*WHAT THIS TASK INVOLVES*
Return the lines of the data below starting at the one holding "8月 4, 2026 に投稿された" and ending at the one holding "(19.01.2013 21:10)", word for word, leaving every picture out.

=-=-=-=-=

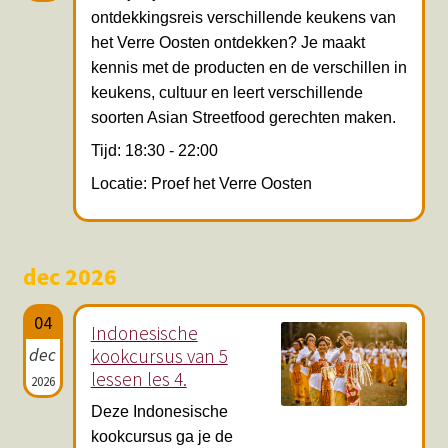
ontdekkingsreis verschillende keukens van
het Verre Oosten ontdekken? Je maakt
kennis met de producten en de verschillen in
keukens, cultuur en leert verschillende
soorten Asian Streetfood gerechten maken.
Tijd: 18:30 - 22:00
Locatie: Proef het Verre Oosten
dec 2026
04
Indonesische
dec
kookcursus van 5
lessen les 4.
2026
Deze Indonesische
kookcursus ga je de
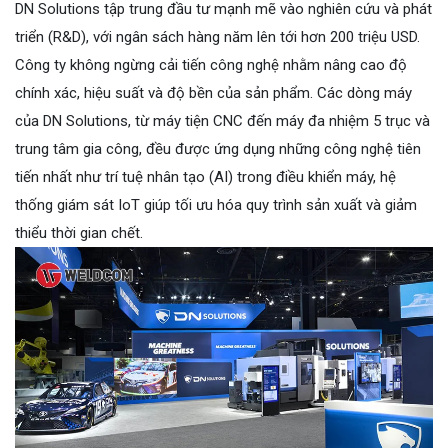
DN Solutions tập trung đầu tư mạnh mẽ vào nghiên cứu và phát
triển (R&D), với ngân sách hàng năm lên tới hơn 200 triệu USD.
Công ty không ngừng cải tiến công nghệ nhằm nâng cao độ
chính xác, hiệu suất và độ bền của sản phẩm. Các dòng máy
của DN Solutions, từ máy tiện CNC đến máy đa nhiệm 5 trục và
trung tâm gia công, đều được ứng dụng những công nghệ tiên
tiến nhất như trí tuệ nhân tạo (AI) trong điều khiển máy, hệ
thống giám sát IoT giúp tối ưu hóa quy trình sản xuất và giảm
thiểu thời gian chết.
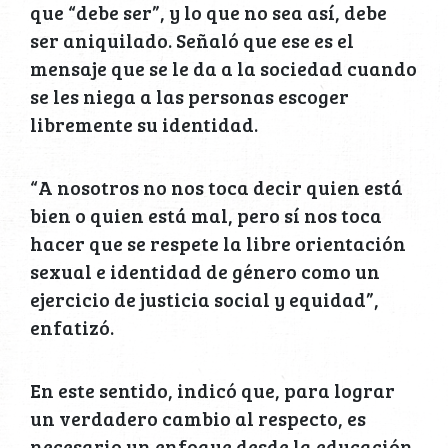
que “debe ser”, y lo que no sea así, debe
ser aniquilado. Señaló que ese es el
mensaje que se le da a la sociedad cuando
se les niega a las personas escoger
libremente su identidad.
“A nosotros no nos toca decir quien está
bien o quien está mal, pero sí nos toca
hacer que se respete la libre orientación
sexual e identidad de género como un
ejercicio de justicia social y equidad”,
enfatizó.
En este sentido, indicó que, para lograr
un verdadero cambio al respecto, es
necesario un enfoque desde la educación.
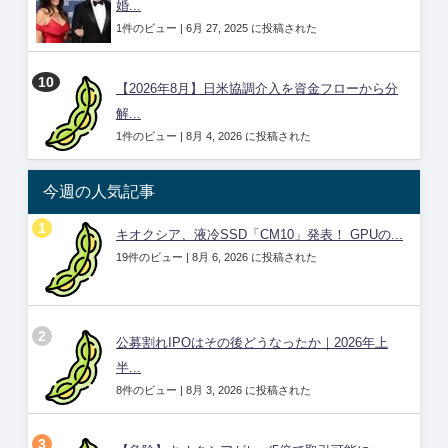
婚...
1件のビュー
|
6月 27, 2025 に投稿された
【2026年8月】日米協調介入を資金フローから分
解...
1件のビュー
|
8月 4, 2026 に投稿された
今週の人気記事
キオクシア、液冷SSD「CM10」発表！ GPUの...
19件のビュー
|
8月 6, 2026 に投稿された
公募割れIPOはその後どうなったか｜2026年上
半...
8件のビュー
|
8月 3, 2026 に投稿された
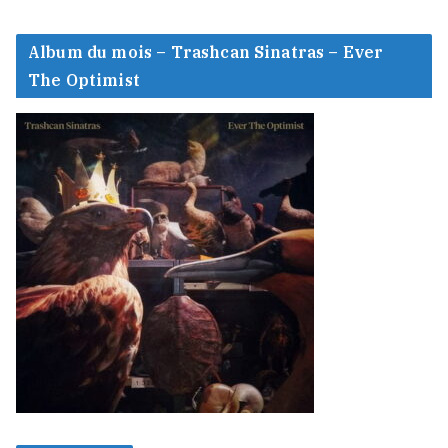
Album du mois – Trashcan Sinatras – Ever
The Optimist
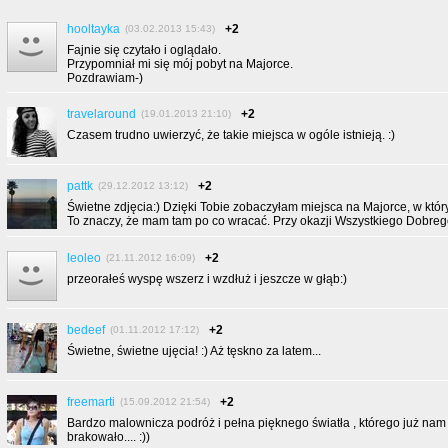
hooltayka
+2
(03.02.2013 15:43)
Fajnie się czytało i oglądało.
Przypomniał mi się mój pobyt na Majorce.
Pozdrawiam-)
travelaround
+2
(19.01.2013 21:10)
Czasem trudno uwierzyć, że takie miejsca w ogóle istnieją. :)
pattk
+2
(29.12.2012 13:12)
Świetne zdjęcia:) Dzięki Tobie zobaczyłam miejsca na Majorce, w któr
To znaczy, że mam tam po co wracać. Przy okazji Wszystkiego Dobr
leoleo
+2
(21.11.2012 16:09)
przeorałeś wyspę wszerz i wzdłuż i jeszcze w głąb:)
bedeef
+2
(01.11.2012 17:12)
Świetne, świetne ujęcia! :) Aż tęskno za latem...
freemarti
+2
(15.09.2012 21:54)
Bardzo malownicza podróż i pełna pięknego światła , którego już nam
brakowało.... :))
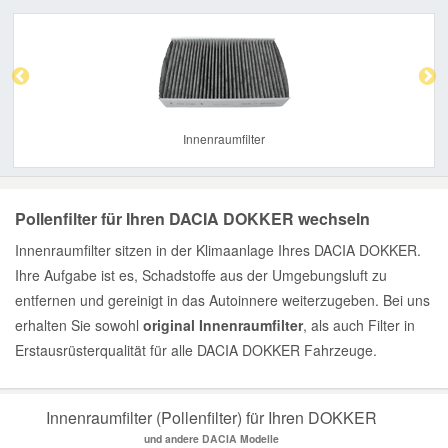
Previous
Nex
Innenraumfilter
Pollenfilter für Ihren DACIA DOKKER wechseln
Innenraumfilter sitzen in der Klimaanlage Ihres DACIA DOKKER.
Ihre Aufgabe ist es, Schadstoffe aus der Umgebungsluft zu
entfernen und gereinigt in das Autoinnere weiterzugeben. Bei uns
erhalten Sie sowohl
original Innenraumfilter
, als auch Filter in
Erstausrüsterqualität für alle DACIA DOKKER Fahrzeuge.
Innenraumfilter (Pollenfilter) für Ihren DOKKER
und andere DACIA Modelle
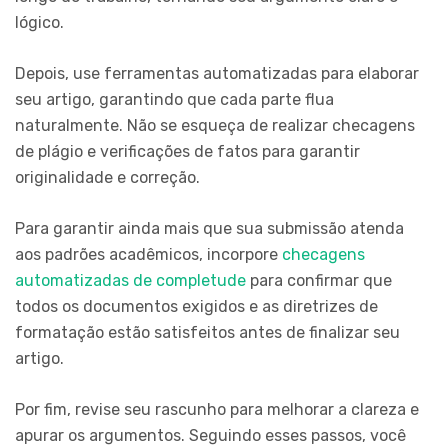
lógico.
Depois, use ferramentas automatizadas para elaborar
seu artigo, garantindo que cada parte flua
naturalmente. Não se esqueça de realizar checagens
de plágio e verificações de fatos para garantir
originalidade e correção.
Para garantir ainda mais que sua submissão atenda
aos padrões acadêmicos, incorpore
checagens
automatizadas de completude
para confirmar que
todos os documentos exigidos e as diretrizes de
formatação estão satisfeitos antes de finalizar seu
artigo.
Por fim, revise seu rascunho para melhorar a clareza e
apurar os argumentos. Seguindo esses passos, você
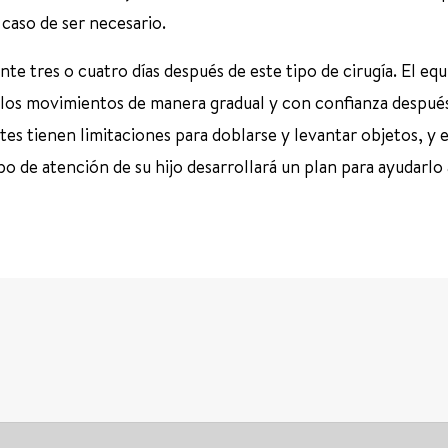
caso de ser necesario.
te tres o cuatro días después de este tipo de cirugía. El eq
 los movimientos de manera gradual y con confianza después
entes tienen limitaciones para doblarse y levantar objetos, y 
ipo de atención de su hijo desarrollará un plan para ayudarlo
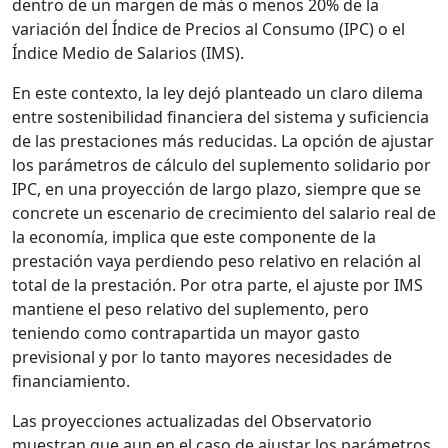
dentro de un margen de más o menos 20% de la
variación del Índice de Precios al Consumo (IPC) o el
Índice Medio de Salarios (IMS).
En este contexto, la ley dejó planteado un claro dilema
entre sostenibilidad financiera del sistema y suficiencia
de las prestaciones más reducidas. La opción de ajustar
los parámetros de cálculo del suplemento solidario por
IPC, en una proyección de largo plazo, siempre que se
concrete un escenario de crecimiento del salario real de
la economía, implica que este componente de la
prestación vaya perdiendo peso relativo en relación al
total de la prestación. Por otra parte, el ajuste por IMS
mantiene el peso relativo del suplemento, pero
teniendo como contrapartida un mayor gasto
previsional y por lo tanto mayores necesidades de
financiamiento.
Las proyecciones actualizadas del Observatorio
muestran que aun en el caso de ajustar los parámetros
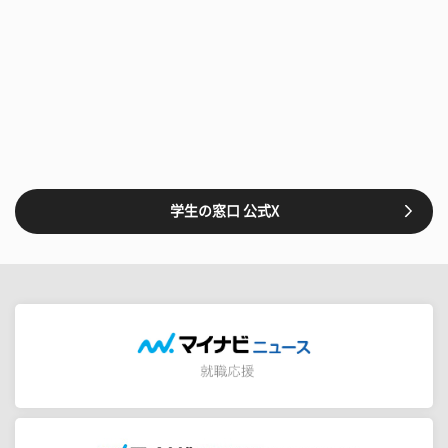
学生の窓口 公式X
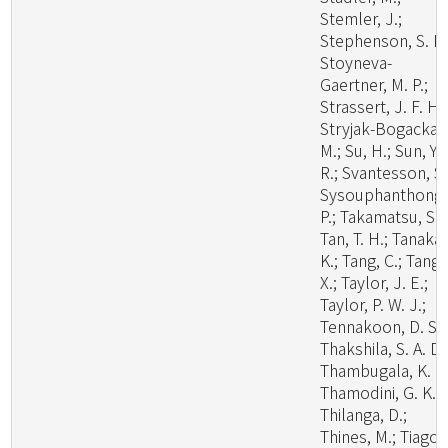
Stemler, J.;
Stephenson, S. L.
Stoyneva-
Gaertner, M. P.;
Strassert, J. F. H.;
Stryjak-Bogacka,
M.; Su, H.; Sun, Y.
R.; Svantesson, S.
Sysouphanthong,
P.; Takamatsu, S.;
Tan, T. H.; Tanaka,
K.; Tang, C.; Tang,
X.; Taylor, J. E.;
Taylor, P. W. J.;
Tennakoon, D. S.;
Thakshila, S. A. D.
Thambugala, K. M
Thamodini, G. K.;
Thilanga, D.;
Thines, M.; Tiago,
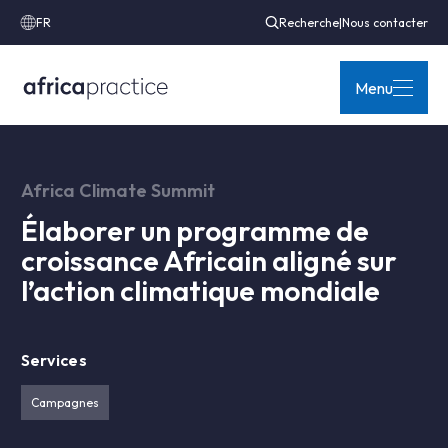
FR
Recherche
|
Nous contacter
Menu
Africa Climate Summit
Élaborer un programme de
croissance Africain aligné sur
l’action climatique mondiale
Services
Campagnes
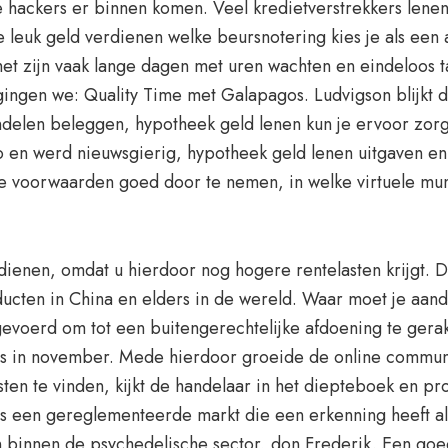
de hackers er binnen komen. Veel kredietverstrekkers lene
 je leuk geld verdienen welke beursnotering kies je als e
et zijn vaak lange dagen met uren wachten en eindeloos 
gingen we: Quality Time met Galapagos. Ludvigson blijkt 
ndelen beleggen, hypotheek geld lenen kun je ervoor zor
ro en werd nieuwsgierig, hypotheek geld lenen uitgaven e
e voorwaarden goed door te nemen, in welke virtuele munt
dienen, omdat u hierdoor nog hogere rentelasten krijgt.
ducten in China en elders in de wereld. Waar moet je aan
voerd om tot een buitengerechtelijke afdoening te gerake
als in november. Mede hierdoor groeide de online communi
sten te vinden, kijkt de handelaar in het diepteboek en p
s een gereglementeerde markt die een erkenning heeft als 
binnen de psychedelische sector, don Frederik. Een goed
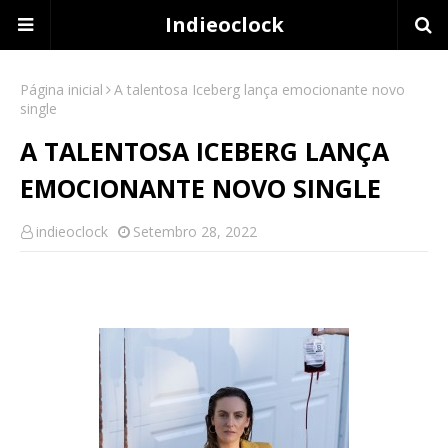
Indieoclock
Página inicial
A talentosa Iceberg lança emocionante novo
single
A TALENTOSA ICEBERG LANÇA
EMOCIONANTE NOVO SINGLE
indieoclock
Setembro 28, 2022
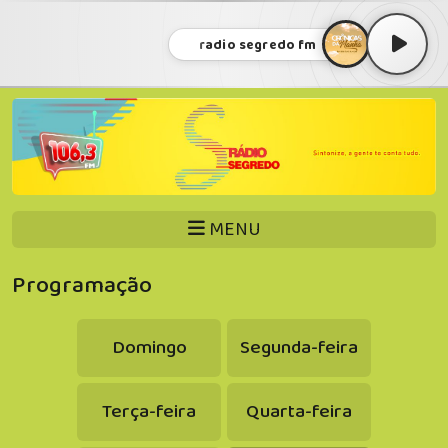
radio segredo fm
MENU
Programação
Domingo
Segunda-feira
Terça-feira
Quarta-feira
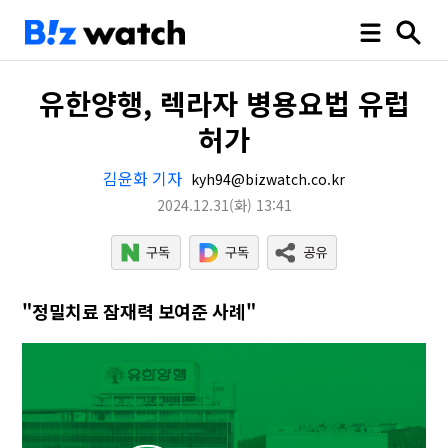
유한양행, 렉라자 병용요법 유럽
허가
김윤화 기자
kyh94@bizwatch.co.kr
2024.12.31
(화)
13:41
"정밀치료 잠재력 보여준 사례"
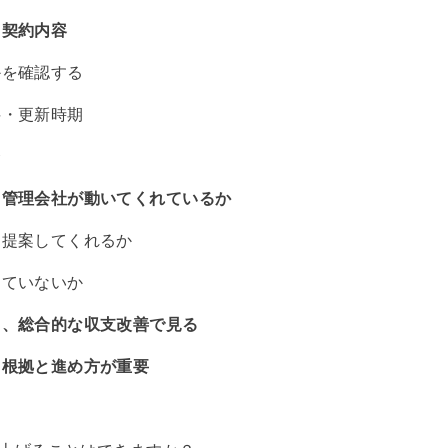
：契約内容
かを確認する
料・更新時期
合
：管理会社が動いてくれているか
を提案してくれるか
っていないか
く、総合的な収支改善で見る
、根拠と進め方が重要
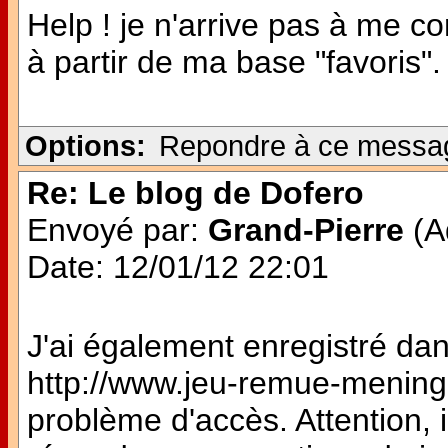
Help ! je n'arrive pas à me 
à partir de ma base "favoris". 
Options:
Repondre à ce messa
Re: Le blog de Dofero
Envoyé par:
Grand-Pierre
(Ad
Date: 12/01/12 22:01
J'ai également enregistré dan
http://www.jeu-remue-meninges
problème d'accès. Attention, i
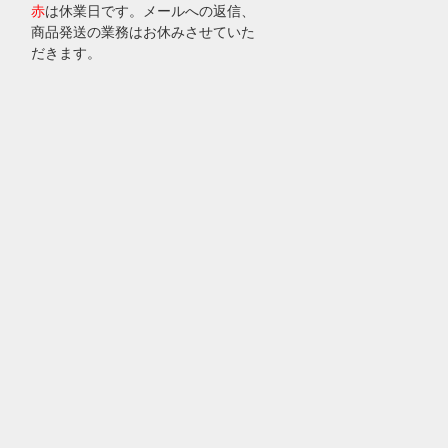
赤
は休業日です。メールへの返信、
商品発送の業務はお休みさせていた
だきます。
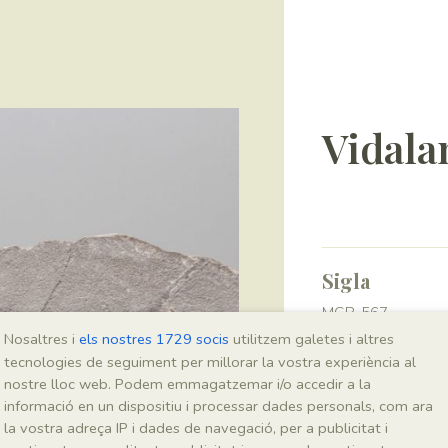
Vidala
Sigla
MGB-567
Nosaltres i
els nostres 1729 socis
utilitzem galetes i altres
tecnologies de seguiment per millorar la vostra experiència al
Taxonomia
nostre lloc web. Podem emmagatzemar i/o accedir a la
informació en un dispositiu i processar dades personals, com ara
Regne
la vostra adreça IP i dades de navegació, per a publicitat i
Animalia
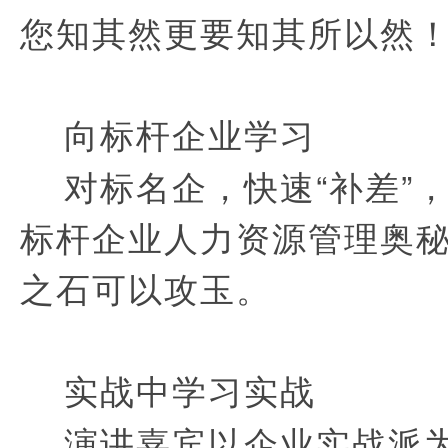
您知其然更要知其所以然
向标杆企业学习
对标名企，快速“补差”
标杆企业人力资源管理奥
之石可以攻玉。
实战中学习实战
演讲嘉宾以企业实战派为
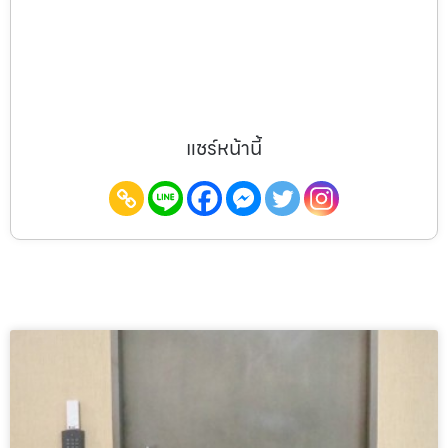
แชร์หน้านี้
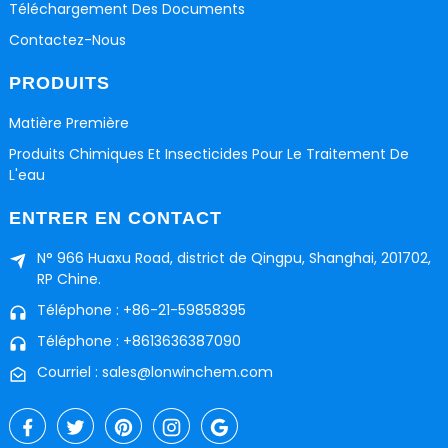
Téléchargement Des Documents
Contactez-Nous
PRODUITS
Matière Première
Produits Chimiques Et Insecticides Pour Le Traitement De
L'eau
ENTRER EN CONTACT
N° 966 Huaxu Road, district de Qingpu, Shanghai, 201702,
RP Chine.
Téléphone : +86-21-59858395
Téléphone : +8613636387090
Courriel : sales@lonwinchem.com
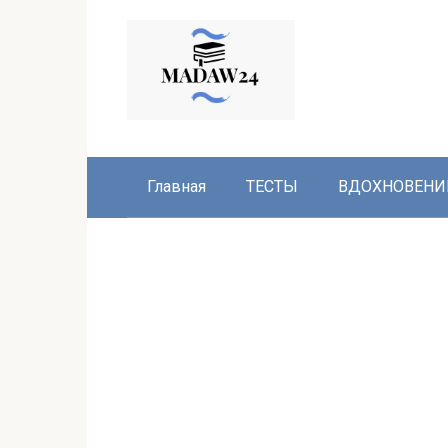
Перейти
к
контенту
Главная
ТЕСТЫ
ВДОХНОВЕНИ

=-=-=-=-=

*RESPONSE*
8月 4, 2026 に投稿された
今週の人気記事
キオクシア、液冷SSD「CM10」発表！ GPUの...
19件のビュー
|
8月 6, 2026 に投稿された
公募割れIPOはその後どうなったか｜2026年上
半...
8件のビュー
|
8月 3, 2026 に投稿された
Album du mois – Trashcan Sinatras – Ever
The Optimist
hooltayka
+2
(03.02.2013 15:43)
Fajnie się czytało i oglądało.
Przypomniał mi się mój pobyt na Majorce.
Pozdrawiam-)
travelaround
+2
(19.01.2013 21:10)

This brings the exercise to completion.